ABSTRACT: Bundling by a firm with monopoly power can be shown to reduce consumer welfare in one of two ways. First, by applying the “discount attribution standard,” bundling can be shown to exclude or impair equally efficient rivals in ancillary or “tied” markets for products that would otherwise be supplied competitively. Second, by comparing the penalty price of the monopolized or “tying” product when purchased separately with its “independent monopoly price,” bundling can be shown to reduce consumer welfare directly. This paper examines both approaches in the sale of pediatric vaccines in the United States, focusing on the market for Meningitis vaccines, which has recently seen new competition from Novartis - the first competitive rival to enter the domestic pediatric vaccine market in over a decade. Analysis of contractual terms imposed by incumbent vaccine manufacturers indicates that single-product entrants attempting to penetrate a vaccine market dominated by multi-product incumbents are placed at a significant competitive disadvantage by incumbents’ bundled-pricing schemes: Existing contractual terms impose sufficiently large non-compliance penalties such that there is no positive price at which a hypothetical rival could induce an otherwise indifferent buyer to “break the bundle.” Furthermore, an analysis of pricing benchmarks derived from cross-sectional data indicates that incumbents’ bundled discounts harm consumers by successfully leveraging market power from the tying market to the tied market.

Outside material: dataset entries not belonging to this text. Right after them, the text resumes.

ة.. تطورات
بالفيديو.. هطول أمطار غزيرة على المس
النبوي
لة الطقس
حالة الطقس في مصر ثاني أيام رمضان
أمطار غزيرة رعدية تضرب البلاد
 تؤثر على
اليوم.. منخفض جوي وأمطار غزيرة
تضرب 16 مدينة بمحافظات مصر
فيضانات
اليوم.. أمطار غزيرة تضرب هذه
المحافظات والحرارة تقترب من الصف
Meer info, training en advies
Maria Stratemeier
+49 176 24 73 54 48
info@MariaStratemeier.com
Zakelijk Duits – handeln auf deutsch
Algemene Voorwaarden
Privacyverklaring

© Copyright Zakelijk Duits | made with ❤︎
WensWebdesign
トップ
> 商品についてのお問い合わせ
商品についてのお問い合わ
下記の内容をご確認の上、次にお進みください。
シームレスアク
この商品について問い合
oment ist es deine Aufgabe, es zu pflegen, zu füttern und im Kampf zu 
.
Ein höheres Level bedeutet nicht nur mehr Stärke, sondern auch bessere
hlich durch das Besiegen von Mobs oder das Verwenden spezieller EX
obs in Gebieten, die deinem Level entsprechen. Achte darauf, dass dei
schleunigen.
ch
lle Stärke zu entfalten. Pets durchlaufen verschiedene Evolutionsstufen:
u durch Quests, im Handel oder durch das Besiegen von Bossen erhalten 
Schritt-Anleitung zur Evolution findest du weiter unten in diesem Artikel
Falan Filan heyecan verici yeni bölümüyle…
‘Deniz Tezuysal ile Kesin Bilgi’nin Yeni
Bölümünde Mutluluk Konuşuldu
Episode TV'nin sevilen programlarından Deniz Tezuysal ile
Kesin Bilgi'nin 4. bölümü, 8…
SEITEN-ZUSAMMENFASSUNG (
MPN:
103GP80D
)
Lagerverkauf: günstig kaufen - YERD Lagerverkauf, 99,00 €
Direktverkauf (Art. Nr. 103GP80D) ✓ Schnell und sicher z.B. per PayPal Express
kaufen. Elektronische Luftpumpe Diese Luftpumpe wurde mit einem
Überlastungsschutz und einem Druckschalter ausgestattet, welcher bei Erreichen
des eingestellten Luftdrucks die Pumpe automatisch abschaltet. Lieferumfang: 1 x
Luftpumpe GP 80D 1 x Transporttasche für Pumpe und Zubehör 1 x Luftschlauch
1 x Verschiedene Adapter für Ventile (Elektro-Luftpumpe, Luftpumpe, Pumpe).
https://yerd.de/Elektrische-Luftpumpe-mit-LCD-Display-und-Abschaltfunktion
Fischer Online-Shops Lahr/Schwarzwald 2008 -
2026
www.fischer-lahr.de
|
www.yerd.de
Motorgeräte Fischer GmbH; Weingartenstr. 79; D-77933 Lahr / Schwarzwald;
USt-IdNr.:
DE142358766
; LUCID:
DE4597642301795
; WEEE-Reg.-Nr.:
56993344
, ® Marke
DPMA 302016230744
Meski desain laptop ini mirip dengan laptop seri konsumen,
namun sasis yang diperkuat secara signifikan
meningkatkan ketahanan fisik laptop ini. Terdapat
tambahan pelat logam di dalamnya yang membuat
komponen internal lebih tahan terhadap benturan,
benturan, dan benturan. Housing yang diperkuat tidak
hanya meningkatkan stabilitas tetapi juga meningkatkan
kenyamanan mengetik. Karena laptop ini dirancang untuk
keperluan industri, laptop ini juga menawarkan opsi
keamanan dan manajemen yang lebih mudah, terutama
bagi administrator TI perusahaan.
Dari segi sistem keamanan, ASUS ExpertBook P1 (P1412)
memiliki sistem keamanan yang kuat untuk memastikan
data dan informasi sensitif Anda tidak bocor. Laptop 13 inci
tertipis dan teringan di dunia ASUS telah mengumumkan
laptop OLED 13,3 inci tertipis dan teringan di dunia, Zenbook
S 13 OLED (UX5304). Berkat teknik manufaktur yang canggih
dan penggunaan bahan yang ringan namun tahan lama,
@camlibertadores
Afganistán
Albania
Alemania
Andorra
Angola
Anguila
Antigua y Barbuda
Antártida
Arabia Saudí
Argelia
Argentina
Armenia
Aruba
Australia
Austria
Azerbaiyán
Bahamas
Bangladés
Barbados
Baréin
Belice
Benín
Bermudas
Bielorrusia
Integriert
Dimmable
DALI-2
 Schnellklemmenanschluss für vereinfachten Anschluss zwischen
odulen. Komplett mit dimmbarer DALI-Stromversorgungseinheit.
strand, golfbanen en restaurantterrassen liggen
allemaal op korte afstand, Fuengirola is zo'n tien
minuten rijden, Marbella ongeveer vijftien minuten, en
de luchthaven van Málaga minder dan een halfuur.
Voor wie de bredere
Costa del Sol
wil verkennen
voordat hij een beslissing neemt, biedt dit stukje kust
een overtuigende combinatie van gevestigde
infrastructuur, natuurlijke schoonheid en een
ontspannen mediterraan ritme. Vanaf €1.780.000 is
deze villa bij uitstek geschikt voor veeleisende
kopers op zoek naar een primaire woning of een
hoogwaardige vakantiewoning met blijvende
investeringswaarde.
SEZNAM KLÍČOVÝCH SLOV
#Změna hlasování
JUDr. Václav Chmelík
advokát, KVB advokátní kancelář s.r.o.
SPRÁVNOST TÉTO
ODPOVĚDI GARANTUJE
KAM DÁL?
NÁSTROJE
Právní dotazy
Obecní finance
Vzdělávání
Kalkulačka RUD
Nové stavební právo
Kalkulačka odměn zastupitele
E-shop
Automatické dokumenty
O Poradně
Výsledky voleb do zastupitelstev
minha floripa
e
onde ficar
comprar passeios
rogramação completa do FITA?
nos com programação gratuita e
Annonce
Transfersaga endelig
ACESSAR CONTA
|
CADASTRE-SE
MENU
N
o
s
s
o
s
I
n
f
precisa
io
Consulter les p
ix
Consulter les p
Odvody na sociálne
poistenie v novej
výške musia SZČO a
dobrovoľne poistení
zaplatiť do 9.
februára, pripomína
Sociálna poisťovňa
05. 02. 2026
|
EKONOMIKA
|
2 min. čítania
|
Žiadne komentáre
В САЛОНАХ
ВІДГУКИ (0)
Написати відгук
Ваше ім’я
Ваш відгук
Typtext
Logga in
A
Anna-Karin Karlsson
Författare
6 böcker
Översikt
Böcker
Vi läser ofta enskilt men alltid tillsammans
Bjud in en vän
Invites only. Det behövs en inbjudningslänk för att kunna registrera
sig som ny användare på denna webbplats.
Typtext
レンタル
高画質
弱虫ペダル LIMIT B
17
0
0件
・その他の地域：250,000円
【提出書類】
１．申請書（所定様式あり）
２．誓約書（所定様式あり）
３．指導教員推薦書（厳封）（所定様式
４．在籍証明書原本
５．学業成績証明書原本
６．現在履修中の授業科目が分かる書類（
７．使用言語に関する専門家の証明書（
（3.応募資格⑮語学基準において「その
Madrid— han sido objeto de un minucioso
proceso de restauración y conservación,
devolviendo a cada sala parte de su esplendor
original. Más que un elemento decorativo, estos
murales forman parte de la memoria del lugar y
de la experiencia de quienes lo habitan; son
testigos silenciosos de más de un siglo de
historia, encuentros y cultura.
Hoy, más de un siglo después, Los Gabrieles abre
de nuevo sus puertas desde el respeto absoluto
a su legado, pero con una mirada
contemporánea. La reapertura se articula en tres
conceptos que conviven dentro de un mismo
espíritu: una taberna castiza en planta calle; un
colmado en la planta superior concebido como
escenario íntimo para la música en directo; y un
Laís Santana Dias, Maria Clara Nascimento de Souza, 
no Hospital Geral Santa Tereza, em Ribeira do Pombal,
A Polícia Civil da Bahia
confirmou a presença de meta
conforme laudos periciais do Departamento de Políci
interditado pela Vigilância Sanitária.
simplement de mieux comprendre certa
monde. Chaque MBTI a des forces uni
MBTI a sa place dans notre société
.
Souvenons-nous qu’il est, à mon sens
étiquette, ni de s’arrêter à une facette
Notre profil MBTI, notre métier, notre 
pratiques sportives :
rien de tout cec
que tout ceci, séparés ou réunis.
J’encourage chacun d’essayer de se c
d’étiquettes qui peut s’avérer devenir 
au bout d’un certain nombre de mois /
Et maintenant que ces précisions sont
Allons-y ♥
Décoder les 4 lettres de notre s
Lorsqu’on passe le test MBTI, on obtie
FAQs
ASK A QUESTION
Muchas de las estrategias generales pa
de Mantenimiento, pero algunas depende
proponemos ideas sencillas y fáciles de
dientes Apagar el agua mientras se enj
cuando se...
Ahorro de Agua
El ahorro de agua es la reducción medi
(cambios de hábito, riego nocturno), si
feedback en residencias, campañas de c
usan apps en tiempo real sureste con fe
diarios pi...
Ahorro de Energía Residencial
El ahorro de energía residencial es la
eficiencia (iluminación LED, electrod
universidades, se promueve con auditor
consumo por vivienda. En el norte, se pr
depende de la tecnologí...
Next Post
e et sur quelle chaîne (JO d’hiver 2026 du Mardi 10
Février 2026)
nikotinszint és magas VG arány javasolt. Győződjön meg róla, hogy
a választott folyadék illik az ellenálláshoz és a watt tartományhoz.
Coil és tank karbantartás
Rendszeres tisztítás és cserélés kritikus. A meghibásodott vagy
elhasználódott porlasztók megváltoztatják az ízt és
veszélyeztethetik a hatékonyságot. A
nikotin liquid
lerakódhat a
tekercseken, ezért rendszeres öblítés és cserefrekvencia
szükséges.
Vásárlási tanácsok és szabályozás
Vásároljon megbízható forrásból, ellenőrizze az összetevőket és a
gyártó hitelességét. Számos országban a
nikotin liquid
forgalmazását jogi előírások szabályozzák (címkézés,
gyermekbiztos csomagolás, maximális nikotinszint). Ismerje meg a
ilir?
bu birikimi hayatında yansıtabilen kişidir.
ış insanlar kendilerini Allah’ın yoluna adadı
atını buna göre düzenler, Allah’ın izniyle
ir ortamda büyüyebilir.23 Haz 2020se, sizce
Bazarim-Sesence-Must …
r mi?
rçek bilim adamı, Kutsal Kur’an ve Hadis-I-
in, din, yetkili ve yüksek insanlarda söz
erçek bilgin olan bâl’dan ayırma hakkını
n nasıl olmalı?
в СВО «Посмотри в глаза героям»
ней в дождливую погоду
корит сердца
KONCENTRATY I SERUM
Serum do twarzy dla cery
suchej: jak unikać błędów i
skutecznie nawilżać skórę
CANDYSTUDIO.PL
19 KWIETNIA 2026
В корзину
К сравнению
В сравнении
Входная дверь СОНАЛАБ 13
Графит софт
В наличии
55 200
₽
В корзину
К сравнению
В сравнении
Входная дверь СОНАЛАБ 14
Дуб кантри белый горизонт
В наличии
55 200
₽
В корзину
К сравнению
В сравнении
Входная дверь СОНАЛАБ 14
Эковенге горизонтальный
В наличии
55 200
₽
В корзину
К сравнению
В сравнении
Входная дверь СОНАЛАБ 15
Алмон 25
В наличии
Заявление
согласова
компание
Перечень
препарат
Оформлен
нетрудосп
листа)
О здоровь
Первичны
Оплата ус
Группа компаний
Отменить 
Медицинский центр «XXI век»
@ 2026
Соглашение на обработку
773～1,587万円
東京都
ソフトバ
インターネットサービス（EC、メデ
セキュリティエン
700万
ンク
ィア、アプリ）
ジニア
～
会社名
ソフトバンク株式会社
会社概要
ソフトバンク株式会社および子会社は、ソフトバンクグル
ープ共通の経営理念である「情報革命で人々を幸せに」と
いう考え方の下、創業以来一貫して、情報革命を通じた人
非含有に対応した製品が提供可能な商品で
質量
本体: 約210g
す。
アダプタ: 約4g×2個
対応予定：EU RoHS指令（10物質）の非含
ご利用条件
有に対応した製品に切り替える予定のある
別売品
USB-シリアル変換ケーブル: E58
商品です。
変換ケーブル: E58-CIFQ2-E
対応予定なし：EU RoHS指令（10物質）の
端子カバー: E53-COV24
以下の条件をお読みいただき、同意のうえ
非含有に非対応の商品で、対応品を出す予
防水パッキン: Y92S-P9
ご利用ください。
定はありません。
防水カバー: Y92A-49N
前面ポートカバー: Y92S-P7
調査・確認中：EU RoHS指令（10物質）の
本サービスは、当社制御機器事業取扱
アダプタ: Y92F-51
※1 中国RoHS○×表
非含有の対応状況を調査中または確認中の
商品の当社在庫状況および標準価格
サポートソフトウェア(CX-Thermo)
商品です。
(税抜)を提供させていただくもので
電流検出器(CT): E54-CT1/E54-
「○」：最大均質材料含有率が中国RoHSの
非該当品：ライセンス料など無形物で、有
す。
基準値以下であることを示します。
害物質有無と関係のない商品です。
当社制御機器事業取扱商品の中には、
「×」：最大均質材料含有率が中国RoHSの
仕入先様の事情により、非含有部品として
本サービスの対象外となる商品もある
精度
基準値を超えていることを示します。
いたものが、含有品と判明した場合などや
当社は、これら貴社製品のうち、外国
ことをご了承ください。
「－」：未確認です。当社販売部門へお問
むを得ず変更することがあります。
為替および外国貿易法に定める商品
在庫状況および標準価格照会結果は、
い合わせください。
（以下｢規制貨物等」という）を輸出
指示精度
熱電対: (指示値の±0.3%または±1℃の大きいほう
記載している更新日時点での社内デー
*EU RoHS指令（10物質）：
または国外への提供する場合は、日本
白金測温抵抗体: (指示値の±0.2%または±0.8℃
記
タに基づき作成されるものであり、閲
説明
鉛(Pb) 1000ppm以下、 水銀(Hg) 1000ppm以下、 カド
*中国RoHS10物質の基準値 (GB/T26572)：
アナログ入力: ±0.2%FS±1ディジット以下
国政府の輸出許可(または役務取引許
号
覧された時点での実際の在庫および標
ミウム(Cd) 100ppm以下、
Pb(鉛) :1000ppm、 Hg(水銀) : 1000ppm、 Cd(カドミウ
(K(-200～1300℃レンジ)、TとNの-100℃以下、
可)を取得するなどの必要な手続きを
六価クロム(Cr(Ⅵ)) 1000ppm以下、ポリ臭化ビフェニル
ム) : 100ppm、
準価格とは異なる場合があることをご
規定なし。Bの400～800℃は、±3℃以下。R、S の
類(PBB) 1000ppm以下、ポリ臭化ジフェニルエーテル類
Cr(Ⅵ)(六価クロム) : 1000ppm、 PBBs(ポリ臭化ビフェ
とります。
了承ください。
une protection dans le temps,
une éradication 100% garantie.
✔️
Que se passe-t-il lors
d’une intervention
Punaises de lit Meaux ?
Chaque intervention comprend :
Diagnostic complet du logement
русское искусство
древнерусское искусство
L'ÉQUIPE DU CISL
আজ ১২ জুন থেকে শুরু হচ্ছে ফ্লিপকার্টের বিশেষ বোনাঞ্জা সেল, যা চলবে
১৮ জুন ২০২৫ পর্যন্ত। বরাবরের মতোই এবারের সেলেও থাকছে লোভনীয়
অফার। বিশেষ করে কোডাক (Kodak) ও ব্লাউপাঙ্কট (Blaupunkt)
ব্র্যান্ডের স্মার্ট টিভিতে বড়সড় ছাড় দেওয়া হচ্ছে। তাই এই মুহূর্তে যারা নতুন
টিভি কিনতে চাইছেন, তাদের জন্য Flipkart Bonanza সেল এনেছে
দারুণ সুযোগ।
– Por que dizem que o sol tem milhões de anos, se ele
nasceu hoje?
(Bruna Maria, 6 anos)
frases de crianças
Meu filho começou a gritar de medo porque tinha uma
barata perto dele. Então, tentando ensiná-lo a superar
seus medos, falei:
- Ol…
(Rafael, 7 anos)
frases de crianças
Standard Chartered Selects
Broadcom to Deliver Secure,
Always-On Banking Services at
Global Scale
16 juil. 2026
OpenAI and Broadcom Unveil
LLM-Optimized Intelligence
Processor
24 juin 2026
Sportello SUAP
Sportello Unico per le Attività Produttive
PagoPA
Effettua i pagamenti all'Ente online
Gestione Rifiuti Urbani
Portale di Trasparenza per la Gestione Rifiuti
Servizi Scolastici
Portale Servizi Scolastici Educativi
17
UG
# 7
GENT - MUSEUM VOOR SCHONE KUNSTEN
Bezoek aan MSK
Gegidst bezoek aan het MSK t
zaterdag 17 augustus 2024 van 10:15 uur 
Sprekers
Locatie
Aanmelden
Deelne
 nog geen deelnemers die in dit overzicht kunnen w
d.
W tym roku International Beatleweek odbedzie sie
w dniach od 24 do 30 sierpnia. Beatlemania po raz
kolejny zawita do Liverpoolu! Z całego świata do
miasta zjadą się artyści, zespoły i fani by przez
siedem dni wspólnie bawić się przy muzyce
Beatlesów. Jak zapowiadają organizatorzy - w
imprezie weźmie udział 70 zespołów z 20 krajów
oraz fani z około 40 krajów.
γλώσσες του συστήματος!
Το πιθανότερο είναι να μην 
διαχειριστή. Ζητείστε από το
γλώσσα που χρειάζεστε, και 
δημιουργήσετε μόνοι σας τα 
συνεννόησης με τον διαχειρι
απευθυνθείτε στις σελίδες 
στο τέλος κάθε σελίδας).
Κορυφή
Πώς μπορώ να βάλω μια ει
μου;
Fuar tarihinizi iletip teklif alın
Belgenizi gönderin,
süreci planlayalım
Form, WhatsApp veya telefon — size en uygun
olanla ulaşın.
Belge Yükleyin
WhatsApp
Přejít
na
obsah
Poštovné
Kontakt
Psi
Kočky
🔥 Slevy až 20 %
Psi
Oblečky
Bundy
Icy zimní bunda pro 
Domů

In addition, observed rival penetration rates are consistent with the hypothesis that incumbent manufacturers have induced significant foreclosure of rivals from the relevant market segments, while incumbent foreclosure shares are estimated to significantly exceed the presumptively anticompetitive threshold. Finally, we analyze the role of Physician Buying Groups (PBGs) in the U.S. pediatric vaccine market. Drawing on research on Group Purchasing Organizations in the medical supply industry, we demonstrate that the PBGs’ compensation structure distorts their incentives to secure the best prices for healthcare providers.